Collect each line of the records containing the string "have".

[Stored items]
-----

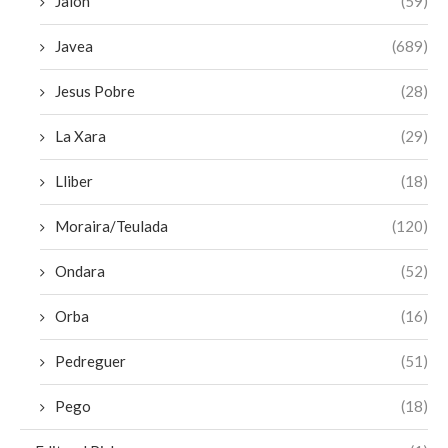
Jalon
(59)
Javea
(689)
Jesus Pobre
(28)
La Xara
(29)
Lliber
(18)
Moraira/Teulada
(120)
Ondara
(52)
Orba
(16)
Pedreguer
(51)
Pego
(18)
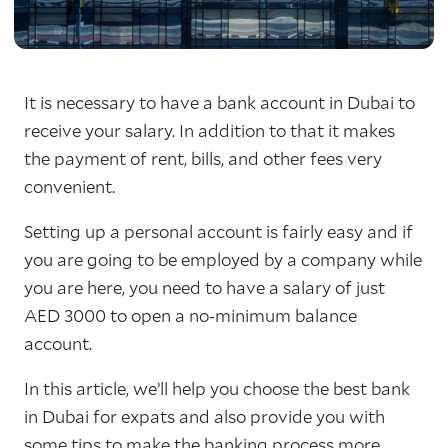
It is necessary to have a bank account in Dubai to
receive your salary. In addition to that it makes
the payment of rent, bills, and other fees very
convenient.
Setting up a personal account is fairly easy and if
you are going to be employed by a company while
you are here, you need to have a salary of just
AED 3000 to open a no-minimum balance
account.
In this article, we’ll help you choose the best bank
in Dubai for expats and also provide you with
some tips to make the banking process more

-----

▶ Reply to the exercise
It is necessary to have a bank account in Dubai to
you are here, you need to have a salary of just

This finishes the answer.